◆ STORED DATA ◆
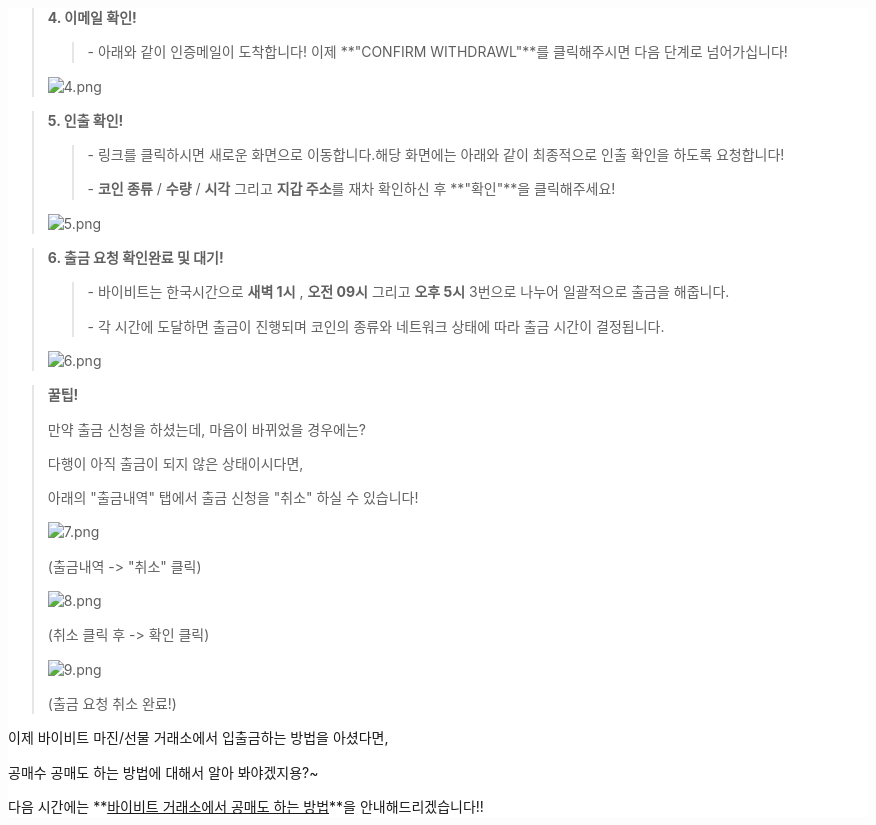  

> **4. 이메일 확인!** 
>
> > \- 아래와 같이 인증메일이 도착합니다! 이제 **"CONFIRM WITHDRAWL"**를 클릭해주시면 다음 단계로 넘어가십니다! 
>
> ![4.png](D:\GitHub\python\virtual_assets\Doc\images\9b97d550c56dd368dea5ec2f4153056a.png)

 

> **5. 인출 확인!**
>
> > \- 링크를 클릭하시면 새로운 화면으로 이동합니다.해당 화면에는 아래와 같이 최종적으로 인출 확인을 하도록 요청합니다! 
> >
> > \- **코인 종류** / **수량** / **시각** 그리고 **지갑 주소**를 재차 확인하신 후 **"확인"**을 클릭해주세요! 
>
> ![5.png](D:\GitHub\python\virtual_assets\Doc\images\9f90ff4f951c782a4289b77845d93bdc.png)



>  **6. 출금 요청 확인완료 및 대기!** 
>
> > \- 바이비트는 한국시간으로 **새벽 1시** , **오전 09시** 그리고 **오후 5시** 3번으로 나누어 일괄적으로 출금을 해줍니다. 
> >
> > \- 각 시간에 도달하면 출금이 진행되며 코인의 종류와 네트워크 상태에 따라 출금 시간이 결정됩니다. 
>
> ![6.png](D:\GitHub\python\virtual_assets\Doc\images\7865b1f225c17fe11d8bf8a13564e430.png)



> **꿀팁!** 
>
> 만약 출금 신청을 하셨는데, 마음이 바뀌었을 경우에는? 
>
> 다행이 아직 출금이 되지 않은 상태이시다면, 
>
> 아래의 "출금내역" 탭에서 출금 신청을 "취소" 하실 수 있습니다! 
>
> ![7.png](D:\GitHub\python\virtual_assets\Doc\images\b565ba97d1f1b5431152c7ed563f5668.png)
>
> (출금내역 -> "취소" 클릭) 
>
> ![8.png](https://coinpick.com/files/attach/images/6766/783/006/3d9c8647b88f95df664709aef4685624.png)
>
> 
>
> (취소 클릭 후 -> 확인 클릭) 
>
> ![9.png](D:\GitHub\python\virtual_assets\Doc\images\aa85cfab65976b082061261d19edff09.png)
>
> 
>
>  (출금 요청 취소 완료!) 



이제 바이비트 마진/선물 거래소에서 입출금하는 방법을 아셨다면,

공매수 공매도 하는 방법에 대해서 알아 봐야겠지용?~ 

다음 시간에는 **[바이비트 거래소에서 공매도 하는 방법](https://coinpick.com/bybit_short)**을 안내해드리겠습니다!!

---

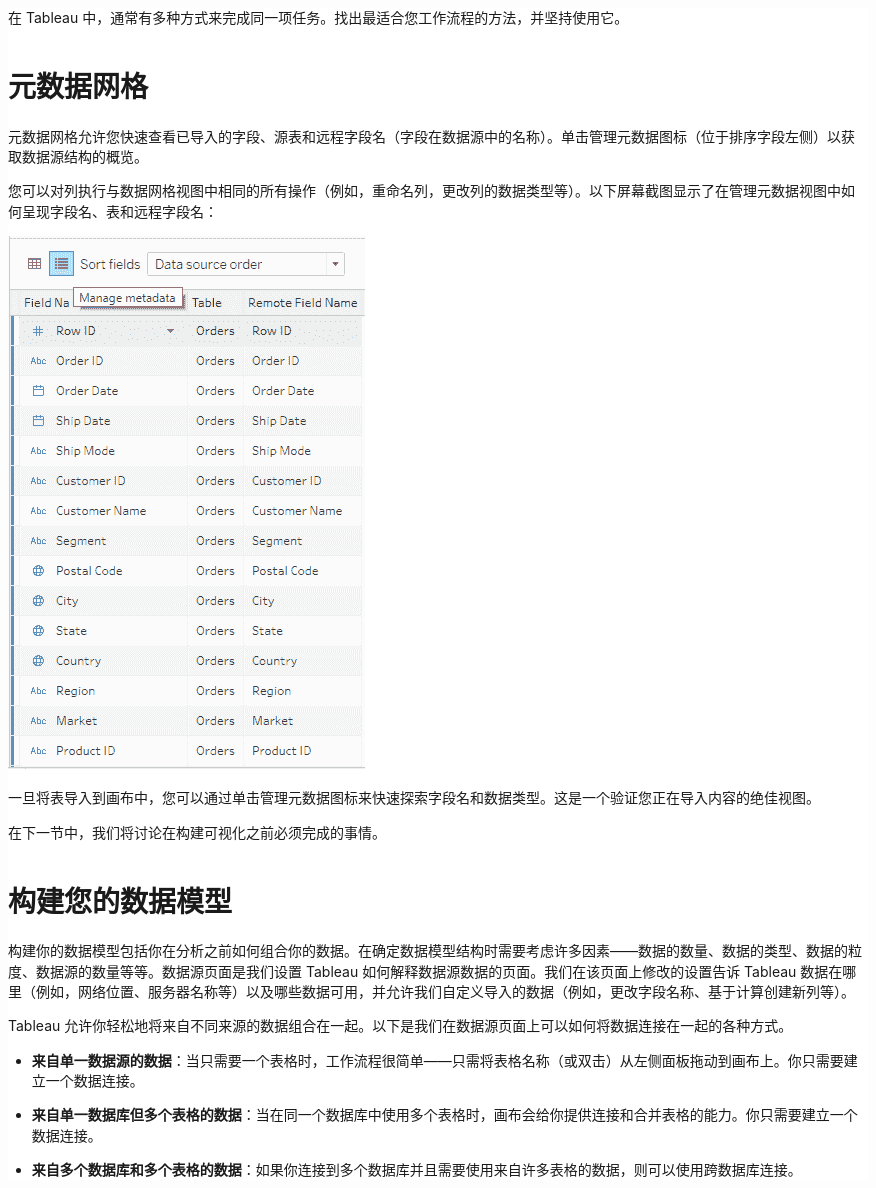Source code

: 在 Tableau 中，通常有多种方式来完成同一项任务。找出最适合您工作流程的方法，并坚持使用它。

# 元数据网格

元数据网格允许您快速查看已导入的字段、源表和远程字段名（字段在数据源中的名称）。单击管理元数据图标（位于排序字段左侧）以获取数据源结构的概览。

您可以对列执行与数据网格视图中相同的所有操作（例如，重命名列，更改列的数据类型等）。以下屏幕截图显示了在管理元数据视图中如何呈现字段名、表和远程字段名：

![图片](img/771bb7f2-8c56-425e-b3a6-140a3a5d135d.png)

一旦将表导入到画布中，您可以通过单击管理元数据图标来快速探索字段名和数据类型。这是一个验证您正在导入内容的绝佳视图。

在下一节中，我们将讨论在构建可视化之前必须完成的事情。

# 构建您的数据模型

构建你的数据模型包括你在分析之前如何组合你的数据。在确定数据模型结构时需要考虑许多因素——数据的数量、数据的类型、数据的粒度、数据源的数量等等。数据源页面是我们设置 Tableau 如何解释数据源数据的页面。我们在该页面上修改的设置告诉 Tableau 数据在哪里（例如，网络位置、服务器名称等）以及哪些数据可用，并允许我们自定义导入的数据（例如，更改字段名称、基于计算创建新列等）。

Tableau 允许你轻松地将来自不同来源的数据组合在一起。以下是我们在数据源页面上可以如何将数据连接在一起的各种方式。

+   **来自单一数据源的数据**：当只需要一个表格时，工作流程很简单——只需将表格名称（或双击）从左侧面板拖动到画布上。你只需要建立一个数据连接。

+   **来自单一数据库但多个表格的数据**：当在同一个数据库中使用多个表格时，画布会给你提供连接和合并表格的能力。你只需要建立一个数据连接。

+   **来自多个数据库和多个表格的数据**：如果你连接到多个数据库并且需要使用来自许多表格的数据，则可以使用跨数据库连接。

◆ WHAT THE TASK ASKS ◆
Please turn everything from the line containing "이제 바이비트 마진/선물" down to the line containing "다음 시간에는 **[바이비트" into a Markdown table with columns No. and Line. Number each nonblank line and leave out the blank ones.

◆ ANSWER SECTION ◆
| No. | Line |
|---|---|
| 1 | 이제 바이비트 마진/선물 거래소에서 입출금하는 방법을 아셨다면, |
| 2 | 공매수 공매도 하는 방법에 대해서 알아 봐야겠지용?~  |
| 3 | 다음 시간에는 **[바이비트 거래소에서 공매도 하는 방법](https://coinpick.com/bybit_short)**을 안내해드리겠습니다!! |